RECORDED DATA Start Marker

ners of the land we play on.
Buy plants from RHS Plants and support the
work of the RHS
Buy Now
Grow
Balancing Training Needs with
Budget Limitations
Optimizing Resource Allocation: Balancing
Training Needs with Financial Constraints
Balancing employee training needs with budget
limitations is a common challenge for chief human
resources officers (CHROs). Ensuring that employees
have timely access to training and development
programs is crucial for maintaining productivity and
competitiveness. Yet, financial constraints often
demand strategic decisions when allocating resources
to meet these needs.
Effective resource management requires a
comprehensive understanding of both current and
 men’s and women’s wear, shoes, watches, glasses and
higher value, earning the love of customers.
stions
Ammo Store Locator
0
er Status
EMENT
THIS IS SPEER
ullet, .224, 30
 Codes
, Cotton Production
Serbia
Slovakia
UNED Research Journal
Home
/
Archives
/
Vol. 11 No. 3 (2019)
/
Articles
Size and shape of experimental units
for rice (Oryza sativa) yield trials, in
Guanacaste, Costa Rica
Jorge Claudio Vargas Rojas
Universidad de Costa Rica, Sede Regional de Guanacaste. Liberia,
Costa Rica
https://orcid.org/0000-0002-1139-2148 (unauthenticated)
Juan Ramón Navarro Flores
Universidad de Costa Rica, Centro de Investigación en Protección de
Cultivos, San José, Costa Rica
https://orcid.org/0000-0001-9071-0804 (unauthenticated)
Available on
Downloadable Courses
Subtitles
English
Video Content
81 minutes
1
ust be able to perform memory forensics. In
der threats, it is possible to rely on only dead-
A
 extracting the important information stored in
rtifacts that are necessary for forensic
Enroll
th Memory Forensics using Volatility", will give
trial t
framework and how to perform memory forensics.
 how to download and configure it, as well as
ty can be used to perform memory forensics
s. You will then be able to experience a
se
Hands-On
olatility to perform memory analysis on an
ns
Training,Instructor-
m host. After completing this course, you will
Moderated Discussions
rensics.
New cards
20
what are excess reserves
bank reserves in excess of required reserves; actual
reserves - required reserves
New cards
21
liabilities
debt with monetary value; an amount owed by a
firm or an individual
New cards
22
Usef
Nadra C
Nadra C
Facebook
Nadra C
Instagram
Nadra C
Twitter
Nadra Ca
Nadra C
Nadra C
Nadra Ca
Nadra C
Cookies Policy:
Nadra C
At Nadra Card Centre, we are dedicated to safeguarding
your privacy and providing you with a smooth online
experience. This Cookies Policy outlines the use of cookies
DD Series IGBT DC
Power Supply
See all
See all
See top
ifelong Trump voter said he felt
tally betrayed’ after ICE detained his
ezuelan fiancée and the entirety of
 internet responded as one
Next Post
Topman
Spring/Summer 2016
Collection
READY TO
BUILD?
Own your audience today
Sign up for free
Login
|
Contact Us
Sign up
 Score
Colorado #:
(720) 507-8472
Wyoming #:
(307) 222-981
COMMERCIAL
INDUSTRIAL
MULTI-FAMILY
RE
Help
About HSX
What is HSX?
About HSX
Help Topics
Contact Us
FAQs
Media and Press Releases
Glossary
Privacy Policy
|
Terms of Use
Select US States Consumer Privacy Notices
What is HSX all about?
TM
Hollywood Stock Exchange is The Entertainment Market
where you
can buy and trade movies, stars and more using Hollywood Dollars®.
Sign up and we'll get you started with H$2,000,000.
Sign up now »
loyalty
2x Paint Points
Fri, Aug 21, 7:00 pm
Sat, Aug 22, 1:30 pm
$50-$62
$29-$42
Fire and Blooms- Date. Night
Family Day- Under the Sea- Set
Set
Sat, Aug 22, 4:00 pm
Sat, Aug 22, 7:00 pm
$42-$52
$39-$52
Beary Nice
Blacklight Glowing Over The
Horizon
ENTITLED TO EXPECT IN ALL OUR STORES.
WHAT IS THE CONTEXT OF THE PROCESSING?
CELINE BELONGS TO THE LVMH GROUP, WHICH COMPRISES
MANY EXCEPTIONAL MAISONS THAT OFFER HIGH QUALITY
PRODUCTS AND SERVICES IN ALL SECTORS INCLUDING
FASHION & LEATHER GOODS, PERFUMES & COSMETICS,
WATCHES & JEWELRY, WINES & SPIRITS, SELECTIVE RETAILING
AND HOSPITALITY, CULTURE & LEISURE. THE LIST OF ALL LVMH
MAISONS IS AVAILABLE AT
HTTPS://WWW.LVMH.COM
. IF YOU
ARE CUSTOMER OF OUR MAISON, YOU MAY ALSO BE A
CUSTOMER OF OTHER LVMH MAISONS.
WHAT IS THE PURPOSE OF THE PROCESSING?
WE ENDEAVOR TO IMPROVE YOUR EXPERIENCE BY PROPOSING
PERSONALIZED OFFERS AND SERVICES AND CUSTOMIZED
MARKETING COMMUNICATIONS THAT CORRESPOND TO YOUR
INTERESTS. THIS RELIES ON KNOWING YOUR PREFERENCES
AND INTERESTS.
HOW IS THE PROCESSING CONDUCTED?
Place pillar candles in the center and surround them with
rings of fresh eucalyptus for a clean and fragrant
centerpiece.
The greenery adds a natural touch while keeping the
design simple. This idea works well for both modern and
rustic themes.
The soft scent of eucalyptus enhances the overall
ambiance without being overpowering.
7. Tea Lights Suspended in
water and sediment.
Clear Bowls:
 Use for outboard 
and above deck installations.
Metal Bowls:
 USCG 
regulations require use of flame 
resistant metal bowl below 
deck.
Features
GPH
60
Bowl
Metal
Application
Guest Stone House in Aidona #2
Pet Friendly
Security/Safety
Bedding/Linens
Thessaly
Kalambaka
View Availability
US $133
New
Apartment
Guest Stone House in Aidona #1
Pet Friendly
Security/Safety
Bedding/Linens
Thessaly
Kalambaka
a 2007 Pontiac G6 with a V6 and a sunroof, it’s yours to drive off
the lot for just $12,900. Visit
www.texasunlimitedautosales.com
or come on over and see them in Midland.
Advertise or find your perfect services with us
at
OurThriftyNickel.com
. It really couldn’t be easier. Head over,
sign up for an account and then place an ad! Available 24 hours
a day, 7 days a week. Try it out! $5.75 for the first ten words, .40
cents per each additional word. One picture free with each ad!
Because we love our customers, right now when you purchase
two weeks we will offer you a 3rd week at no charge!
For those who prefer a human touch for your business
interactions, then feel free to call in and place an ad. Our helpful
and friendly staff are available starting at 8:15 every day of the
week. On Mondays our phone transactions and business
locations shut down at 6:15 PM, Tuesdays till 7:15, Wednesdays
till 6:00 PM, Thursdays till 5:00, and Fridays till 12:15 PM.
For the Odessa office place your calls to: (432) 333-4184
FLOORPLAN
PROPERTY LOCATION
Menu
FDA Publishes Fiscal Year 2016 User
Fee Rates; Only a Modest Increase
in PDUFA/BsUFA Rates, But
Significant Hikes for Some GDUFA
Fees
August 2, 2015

RECORDED DATA End Marker

▶ _WORK REQUIRED_
Reproduce the material above in full, swapping each instance of "Costa Rica" for "Panama" and leaving every other character as it is.

▶ _YOUR SOLUTION_
ners of the land we play on.
Buy plants from RHS Plants and support the
work of the RHS
Buy Now
Grow
Balancing Training Needs with
Budget Limitations
Optimizing Resource Allocation: Balancing
Training Needs with Financial Constraints
Balancing employee training needs with budget
limitations is a common challenge for chief human
resources officers (CHROs). Ensuring that employees
have timely access to training and development
programs is crucial for maintaining productivity and
competitiveness. Yet, financial constraints often
demand strategic decisions when allocating resources
to meet these needs.
Effective resource management requires a
comprehensive understanding of both current and
 men’s and women’s wear, shoes, watches, glasses and
higher value, earning the love of customers.
stions
Ammo Store Locator
0
er Status
EMENT
THIS IS SPEER
ullet, .224, 30
 Codes
, Cotton Production
Serbia
Slovakia
UNED Research Journal
Home
/
Archives
/
Vol. 11 No. 3 (2019)
/
Articles
Size and shape of experimental units
for rice (Oryza sativa) yield trials, in
Guanacaste, Panama
Jorge Claudio Vargas Rojas
Universidad de Panama, Sede Regional de Guanacaste. Liberia,
Panama
https://orcid.org/0000-0002-1139-2148 (unauthenticated)
Juan Ramón Navarro Flores
Universidad de Panama, Centro de Investigación en Protección de
Cultivos, San José, Panama
https://orcid.org/0000-0001-9071-0804 (unauthenticated)
Available on
Downloadable Courses
Subtitles
English
Video Content
81 minutes
1
ust be able to perform memory forensics. In
der threats, it is possible to rely on only dead-
A
 extracting the important information stored in
rtifacts that are necessary for forensic
Enroll
th Memory Forensics using Volatility", will give
trial t
framework and how to perform memory forensics.
 how to download and configure it, as well as
ty can be used to perform memory forensics
s. You will then be able to experience a
se
Hands-On
olatility to perform memory analysis on an
ns
Training,Instructor-
m host. After completing this course, you will
Moderated Discussions
rensics.
New cards
20
what are excess reserves
bank reserves in excess of required reserves; actual
reserves - required reserves
New cards
21
liabilities
debt with monetary value; an amount owed by a
firm or an individual
New cards
22
Usef
Nadra C
Nadra C
Facebook
Nadra C
Instagram
Nadra C
Twitter
Nadra Ca
Nadra C
Nadra C
Nadra Ca
Nadra C
Cookies Policy:
Nadra C
At Nadra Card Centre, we are dedicated to safeguarding
your privacy and providing you with a smooth online
experience. This Cookies Policy outlines the use of cookies
DD Series IGBT DC
Power Supply
See all
See all
See top
ifelong Trump voter said he felt
tally betrayed’ after ICE detained his
ezuelan fiancée and the entirety of
 internet responded as one
Next Post
Topman
Spring/Summer 2016
Collection
READY TO
BUILD?
Own your audience today
Sign up for free
Login
|
Contact Us
Sign up
 Score
Colorado #:
(720) 507-8472
Wyoming #:
(307) 222-981
COMMERCIAL
INDUSTRIAL
MULTI-FAMILY
RE
Help
About HSX
What is HSX?
About HSX
Help Topics
Contact Us
FAQs
Media and Press Releases
Glossary
Privacy Policy
|
Terms of Use
Select US States Consumer Privacy Notices
What is HSX all about?
TM
Hollywood Stock Exchange is The Entertainment Market
where you
can buy and trade movies, stars and more using Hollywood Dollars®.
Sign up and we'll get you started with H$2,000,000.
Sign up now »
loyalty
2x Paint Points
Fri, Aug 21, 7:00 pm
Sat, Aug 22, 1:30 pm
$50-$62
$29-$42
Fire and Blooms- Date. Night
Family Day- Under the Sea- Set
Set
Sat, Aug 22, 4:00 pm
Sat, Aug 22, 7:00 pm
$42-$52
$39-$52
Beary Nice
Blacklight Glowing Over The
Horizon
ENTITLED TO EXPECT IN ALL OUR STORES.
WHAT IS THE CONTEXT OF THE PROCESSING?
CELINE BELONGS TO THE LVMH GROUP, WHICH COMPRISES
MANY EXCEPTIONAL MAISONS THAT OFFER HIGH QUALITY
PRODUCTS AND SERVICES IN ALL SECTORS INCLUDING
FASHION & LEATHER GOODS, PERFUMES & COSMETICS,
WATCHES & JEWELRY, WINES & SPIRITS, SELECTIVE RETAILING
AND HOSPITALITY, CULTURE & LEISURE. THE LIST OF ALL LVMH
MAISONS IS AVAILABLE AT
HTTPS://WWW.LVMH.COM
. IF YOU
ARE CUSTOMER OF OUR MAISON, YOU MAY ALSO BE A
CUSTOMER OF OTHER LVMH MAISONS.
WHAT IS THE PURPOSE OF THE PROCESSING?
WE ENDEAVOR TO IMPROVE YOUR EXPERIENCE BY PROPOSING
PERSONALIZED OFFERS AND SERVICES AND CUSTOMIZED
MARKETING COMMUNICATIONS THAT CORRESPOND TO YOUR
INTERESTS. THIS RELIES ON KNOWING YOUR PREFERENCES
AND INTERESTS.
HOW IS THE PROCESSING CONDUCTED?
Place pillar candles in the center and surround them with
rings of fresh eucalyptus for a clean and fragrant
centerpiece.
The greenery adds a natural touch while keeping the
design simple. This idea works well for both modern and
rustic themes.
The soft scent of eucalyptus enhances the overall
ambiance without being overpowering.
7. Tea Lights Suspended in
water and sediment.
Clear Bowls:
 Use for outboard 
and above deck installations.
Metal Bowls:
 USCG 
regulations require use of flame 
resistant metal bowl below 
deck.
Features
GPH
60
Bowl
Metal
Application
Guest Stone House in Aidona #2
Pet Friendly
Security/Safety
Bedding/Linens
Thessaly
Kalambaka
View Availability
US $133
New
Apartment
Guest Stone House in Aidona #1
Pet Friendly
Security/Safety
Bedding/Linens
Thessaly
Kalambaka
a 2007 Pontiac G6 with a V6 and a sunroof, it’s yours to drive off
the lot for just $12,900. Visit
www.texasunlimitedautosales.com
or come on over and see them in Midland.
Advertise or find your perfect services with us
at
OurThriftyNickel.com
. It really couldn’t be easier. Head over,
sign up for an account and then place an ad! Available 24 hours
a day, 7 days a week. Try it out! $5.75 for the first ten words, .40
cents per each additional word. One picture free with each ad!
Because we love our customers, right now when you purchase
two weeks we will offer you a 3rd week at no charge!
For those who prefer a human touch for your business
interactions, then feel free to call in and place an ad. Our helpful
and friendly staff are available starting at 8:15 every day of the
week. On Mondays our phone transactions and business
locations shut down at 6:15 PM, Tuesdays till 7:15, Wednesdays
till 6:00 PM, Thursdays till 5:00, and Fridays till 12:15 PM.
For the Odessa office place your calls to: (432) 333-4184
FLOORPLAN
PROPERTY LOCATION
Menu
FDA Publishes Fiscal Year 2016 User
Fee Rates; Only a Modest Increase
in PDUFA/BsUFA Rates, But
Significant Hikes for Some GDUFA
Fees
August 2, 2015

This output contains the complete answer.